Outpatient therapy and orthotics/prosthetics records include periodic evaluations. Good information on problems, absences, and adherence to standard procedures can found here as well.
For a child, school records, IEP (individual education plan), and pediatrician’s notes help assess current developmental state and function.
Police accident reports help to understand possible mechanisms of injury, and to assess for signs of disability that may not have been evident during initial hospitalization. Finally, billing records reveal valuable information on physicians and treatment plans that may need to continue in a Life Care Plan. Reconciling billing with medical records can disclose missing records, too.
Q. Nurses can’t prescribe, can they?
A. Yes, they can. There’s no legal requirement in any state in the US for most medical goods and services for a patient’s care to be prescribed by a physician. It’s important not to confuse an insurance plan’s requirement to have a physician prescription for a billable product or service, or the legal requirement for physicians to prescribe medication, with the registered nurse life care planner’s ability to assess and recommend. The law requires some things (such as medications and surgery) to be prescribed or performed by physicians or advanced nurse practitioners. Insurance companies require that most goods and services be prescribed by physicians only for cost control purposes. The registered nurse professional licensure, certification, experience, education, standards of practice, and ethics are backed by nurse practice acts and the ANA Scope and Standards of Nursing Practice that apply to all RNs. Registered nurse life care planners are allowed to prescribe a plan of care after assessing the patient’s response to injury or illness. Through collaboration with members of the treating team, most Life Care Plan components won’t be involved with a health insurance contract and don’t require physician signature. The evaluations and other aspects of Life Care Plans are within the scope of professional licensure to prescribe.
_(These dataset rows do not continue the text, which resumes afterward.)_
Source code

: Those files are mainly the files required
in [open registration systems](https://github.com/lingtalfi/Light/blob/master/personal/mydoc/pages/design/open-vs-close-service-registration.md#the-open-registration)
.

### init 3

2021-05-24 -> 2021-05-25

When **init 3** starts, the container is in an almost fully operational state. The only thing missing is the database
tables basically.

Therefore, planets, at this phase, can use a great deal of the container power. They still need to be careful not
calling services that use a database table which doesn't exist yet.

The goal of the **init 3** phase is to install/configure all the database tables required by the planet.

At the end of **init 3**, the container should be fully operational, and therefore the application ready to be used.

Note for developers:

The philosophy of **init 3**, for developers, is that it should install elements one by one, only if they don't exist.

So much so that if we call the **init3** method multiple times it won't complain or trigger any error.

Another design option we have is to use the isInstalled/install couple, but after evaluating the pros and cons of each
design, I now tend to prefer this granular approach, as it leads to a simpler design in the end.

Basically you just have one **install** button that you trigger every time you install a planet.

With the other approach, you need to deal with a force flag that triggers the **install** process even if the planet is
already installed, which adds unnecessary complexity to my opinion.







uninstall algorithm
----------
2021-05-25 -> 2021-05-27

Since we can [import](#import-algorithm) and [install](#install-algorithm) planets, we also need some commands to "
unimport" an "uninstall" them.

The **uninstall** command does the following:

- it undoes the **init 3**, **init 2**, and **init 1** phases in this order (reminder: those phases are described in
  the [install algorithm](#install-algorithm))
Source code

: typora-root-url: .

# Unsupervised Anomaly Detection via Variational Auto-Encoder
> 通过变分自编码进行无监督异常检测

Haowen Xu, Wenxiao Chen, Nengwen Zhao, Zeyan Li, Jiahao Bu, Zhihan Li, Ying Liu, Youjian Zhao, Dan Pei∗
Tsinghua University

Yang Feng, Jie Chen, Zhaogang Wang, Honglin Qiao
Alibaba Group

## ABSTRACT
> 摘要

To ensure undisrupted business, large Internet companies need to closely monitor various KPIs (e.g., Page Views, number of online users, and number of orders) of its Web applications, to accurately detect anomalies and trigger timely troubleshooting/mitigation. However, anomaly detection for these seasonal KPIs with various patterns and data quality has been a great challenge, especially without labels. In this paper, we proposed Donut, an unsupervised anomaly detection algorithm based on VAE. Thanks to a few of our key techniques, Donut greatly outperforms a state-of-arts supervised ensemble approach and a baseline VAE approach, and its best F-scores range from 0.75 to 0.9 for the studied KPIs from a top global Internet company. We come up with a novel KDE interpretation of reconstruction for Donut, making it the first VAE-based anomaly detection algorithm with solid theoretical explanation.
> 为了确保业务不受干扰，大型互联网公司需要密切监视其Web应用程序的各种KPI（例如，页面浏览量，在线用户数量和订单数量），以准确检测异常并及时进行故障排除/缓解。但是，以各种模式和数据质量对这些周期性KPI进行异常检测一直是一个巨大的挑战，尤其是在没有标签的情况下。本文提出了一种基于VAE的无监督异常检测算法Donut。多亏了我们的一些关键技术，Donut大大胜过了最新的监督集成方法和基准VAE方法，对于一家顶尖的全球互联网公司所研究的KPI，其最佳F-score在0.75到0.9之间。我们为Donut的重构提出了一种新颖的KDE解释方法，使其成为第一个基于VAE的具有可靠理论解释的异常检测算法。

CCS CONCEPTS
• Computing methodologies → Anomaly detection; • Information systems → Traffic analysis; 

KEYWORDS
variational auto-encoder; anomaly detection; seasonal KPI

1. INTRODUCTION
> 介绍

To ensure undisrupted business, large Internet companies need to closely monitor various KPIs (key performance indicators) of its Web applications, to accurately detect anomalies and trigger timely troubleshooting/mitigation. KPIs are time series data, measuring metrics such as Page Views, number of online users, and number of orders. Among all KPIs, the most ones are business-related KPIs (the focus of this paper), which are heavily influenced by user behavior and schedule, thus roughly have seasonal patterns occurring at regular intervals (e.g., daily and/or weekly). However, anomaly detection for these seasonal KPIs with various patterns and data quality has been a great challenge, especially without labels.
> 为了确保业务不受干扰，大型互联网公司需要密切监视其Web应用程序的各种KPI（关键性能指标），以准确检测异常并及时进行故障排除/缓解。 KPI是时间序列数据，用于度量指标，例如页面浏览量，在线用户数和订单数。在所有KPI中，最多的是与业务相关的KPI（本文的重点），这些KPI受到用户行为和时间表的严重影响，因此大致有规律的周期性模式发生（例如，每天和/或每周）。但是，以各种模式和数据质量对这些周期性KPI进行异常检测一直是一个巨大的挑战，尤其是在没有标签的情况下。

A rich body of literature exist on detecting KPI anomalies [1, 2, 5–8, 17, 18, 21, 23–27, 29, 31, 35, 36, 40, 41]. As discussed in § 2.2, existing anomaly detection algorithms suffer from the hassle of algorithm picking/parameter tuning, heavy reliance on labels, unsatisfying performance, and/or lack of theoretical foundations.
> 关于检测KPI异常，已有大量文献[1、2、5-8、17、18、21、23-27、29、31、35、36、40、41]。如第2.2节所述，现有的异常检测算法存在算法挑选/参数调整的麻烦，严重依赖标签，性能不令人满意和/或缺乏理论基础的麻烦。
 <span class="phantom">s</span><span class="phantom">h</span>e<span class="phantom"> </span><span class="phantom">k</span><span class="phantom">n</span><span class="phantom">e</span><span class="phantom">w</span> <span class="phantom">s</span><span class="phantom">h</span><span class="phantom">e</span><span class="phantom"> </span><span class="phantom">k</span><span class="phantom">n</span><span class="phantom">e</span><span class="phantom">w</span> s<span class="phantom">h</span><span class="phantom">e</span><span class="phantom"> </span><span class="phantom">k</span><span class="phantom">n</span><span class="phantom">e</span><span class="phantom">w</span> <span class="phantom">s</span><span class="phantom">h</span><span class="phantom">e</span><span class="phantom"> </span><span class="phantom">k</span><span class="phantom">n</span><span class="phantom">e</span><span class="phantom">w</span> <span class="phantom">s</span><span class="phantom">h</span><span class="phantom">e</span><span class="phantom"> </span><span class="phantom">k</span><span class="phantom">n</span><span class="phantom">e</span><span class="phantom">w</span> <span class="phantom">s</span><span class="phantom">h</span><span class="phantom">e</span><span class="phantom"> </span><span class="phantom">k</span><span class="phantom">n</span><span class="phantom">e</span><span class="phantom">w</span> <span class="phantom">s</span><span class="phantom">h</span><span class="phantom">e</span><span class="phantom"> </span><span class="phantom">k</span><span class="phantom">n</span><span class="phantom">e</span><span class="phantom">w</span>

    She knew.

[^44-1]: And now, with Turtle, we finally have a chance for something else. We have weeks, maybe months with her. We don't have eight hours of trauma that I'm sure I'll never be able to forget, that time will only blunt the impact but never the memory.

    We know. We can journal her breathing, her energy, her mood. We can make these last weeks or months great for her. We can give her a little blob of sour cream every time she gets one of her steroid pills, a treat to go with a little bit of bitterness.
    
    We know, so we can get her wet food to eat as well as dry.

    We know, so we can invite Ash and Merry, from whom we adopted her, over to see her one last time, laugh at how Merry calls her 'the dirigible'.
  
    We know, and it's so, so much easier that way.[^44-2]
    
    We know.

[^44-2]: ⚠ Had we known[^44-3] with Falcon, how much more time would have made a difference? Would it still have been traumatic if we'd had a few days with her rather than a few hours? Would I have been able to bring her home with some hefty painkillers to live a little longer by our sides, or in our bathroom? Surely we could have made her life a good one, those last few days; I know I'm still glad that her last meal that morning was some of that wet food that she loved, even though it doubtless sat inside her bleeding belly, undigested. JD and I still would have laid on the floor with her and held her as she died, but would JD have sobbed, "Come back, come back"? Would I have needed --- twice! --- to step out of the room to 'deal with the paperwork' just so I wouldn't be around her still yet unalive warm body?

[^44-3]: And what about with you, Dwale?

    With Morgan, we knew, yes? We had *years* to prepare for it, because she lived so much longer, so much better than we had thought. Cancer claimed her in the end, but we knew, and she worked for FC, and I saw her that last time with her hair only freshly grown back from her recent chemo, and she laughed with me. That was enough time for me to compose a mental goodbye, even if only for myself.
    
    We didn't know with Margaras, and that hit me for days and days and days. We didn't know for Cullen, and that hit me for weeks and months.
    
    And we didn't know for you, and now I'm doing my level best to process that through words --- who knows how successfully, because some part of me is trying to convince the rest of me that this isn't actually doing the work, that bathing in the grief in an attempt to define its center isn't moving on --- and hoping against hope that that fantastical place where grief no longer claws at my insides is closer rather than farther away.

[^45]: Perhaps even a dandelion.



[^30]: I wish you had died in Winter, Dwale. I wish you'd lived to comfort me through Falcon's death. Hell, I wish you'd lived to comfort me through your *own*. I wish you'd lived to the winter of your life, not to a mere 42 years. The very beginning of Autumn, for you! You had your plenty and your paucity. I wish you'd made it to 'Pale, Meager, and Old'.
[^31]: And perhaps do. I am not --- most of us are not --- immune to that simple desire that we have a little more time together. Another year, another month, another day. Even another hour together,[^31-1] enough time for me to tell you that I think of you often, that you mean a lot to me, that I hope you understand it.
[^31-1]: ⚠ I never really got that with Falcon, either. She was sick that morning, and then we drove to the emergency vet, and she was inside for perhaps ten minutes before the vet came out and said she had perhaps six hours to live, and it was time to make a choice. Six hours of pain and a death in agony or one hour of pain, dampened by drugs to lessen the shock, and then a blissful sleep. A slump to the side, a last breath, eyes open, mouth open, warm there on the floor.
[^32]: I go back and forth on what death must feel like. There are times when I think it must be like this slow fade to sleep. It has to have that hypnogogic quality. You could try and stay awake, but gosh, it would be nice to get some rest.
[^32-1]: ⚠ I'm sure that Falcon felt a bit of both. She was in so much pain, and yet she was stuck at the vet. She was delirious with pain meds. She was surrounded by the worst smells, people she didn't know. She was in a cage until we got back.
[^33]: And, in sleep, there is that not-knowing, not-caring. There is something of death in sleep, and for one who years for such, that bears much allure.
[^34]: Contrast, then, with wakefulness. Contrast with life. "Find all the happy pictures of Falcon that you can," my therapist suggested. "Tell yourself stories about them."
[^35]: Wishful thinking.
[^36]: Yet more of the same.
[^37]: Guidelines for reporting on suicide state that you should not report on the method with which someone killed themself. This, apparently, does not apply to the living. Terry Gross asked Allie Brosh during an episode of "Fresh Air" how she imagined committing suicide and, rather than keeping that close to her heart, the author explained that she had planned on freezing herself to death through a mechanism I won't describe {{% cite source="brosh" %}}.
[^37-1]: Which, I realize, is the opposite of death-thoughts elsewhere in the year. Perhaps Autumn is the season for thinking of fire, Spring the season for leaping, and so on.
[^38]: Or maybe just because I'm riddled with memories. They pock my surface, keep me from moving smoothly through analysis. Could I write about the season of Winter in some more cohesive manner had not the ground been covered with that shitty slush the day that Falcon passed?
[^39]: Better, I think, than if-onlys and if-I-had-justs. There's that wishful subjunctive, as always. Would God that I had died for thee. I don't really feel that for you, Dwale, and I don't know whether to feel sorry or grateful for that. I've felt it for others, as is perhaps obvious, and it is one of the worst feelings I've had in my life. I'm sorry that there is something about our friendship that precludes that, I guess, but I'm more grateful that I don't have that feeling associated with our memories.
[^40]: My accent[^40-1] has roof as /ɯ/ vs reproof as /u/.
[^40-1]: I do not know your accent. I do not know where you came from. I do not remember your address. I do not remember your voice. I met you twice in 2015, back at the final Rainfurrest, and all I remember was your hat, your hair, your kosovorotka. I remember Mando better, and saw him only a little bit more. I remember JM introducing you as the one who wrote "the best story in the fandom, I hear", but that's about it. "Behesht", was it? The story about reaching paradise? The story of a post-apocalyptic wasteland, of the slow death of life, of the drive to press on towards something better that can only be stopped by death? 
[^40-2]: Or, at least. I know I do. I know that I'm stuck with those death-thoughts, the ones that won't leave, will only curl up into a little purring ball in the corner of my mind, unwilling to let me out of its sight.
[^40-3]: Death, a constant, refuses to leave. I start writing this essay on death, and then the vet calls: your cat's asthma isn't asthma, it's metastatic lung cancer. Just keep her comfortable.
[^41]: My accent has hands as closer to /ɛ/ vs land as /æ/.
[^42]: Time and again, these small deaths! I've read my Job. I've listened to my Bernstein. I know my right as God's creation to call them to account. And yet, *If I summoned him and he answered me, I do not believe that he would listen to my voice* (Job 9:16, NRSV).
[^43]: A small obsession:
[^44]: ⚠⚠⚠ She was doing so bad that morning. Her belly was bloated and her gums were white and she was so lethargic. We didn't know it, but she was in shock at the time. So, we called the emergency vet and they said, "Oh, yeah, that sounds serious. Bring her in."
Q. Are all Life Care Planners trained the same way?
A. No. At Caring Communities Life Care Planning, there is a Certified Nurse Life Care Planner, CNLCP, a professional registered nurse with education and expertise in catastrophic or chronic conditions. She has earned a national certification in Nurse Life Care Planning and practiced nursing since 1982. As a registered nurse, she has based her independent practice on nursing processes and nursing diagnosis, backed by the nursing license and the Nurse Practice Act. We always collaborate with treating physicians to specify items requiring physician prescription by law, such as surgery, prescription medications, and some types of equipment. As a CNLCP, however, it’s within our scope of practice to prescribe the evaluations, equipment, consultations, and other interventions we specify in Life Care Plans.
Q. Why don’t I just ask the doctor what is needed?
A.The highest-cost items in most plans are for home nursing and escalating care levels with catastrophic conditions. Physicians aren’t licensed to prescribe nursing hours of care; RNs are. Physicians don’t do home visits to assess home-care needs; RNs do. When you consider that the biggest dollar values in Life Care Plans are for nursing care, it’s clear how important this is. And physicians are often not tuned into the other costs that insurance doesn’t cover.
When you have a case with long-term medical needs, you need an expert. We are the experts in medical damages over the life expectancy of the person.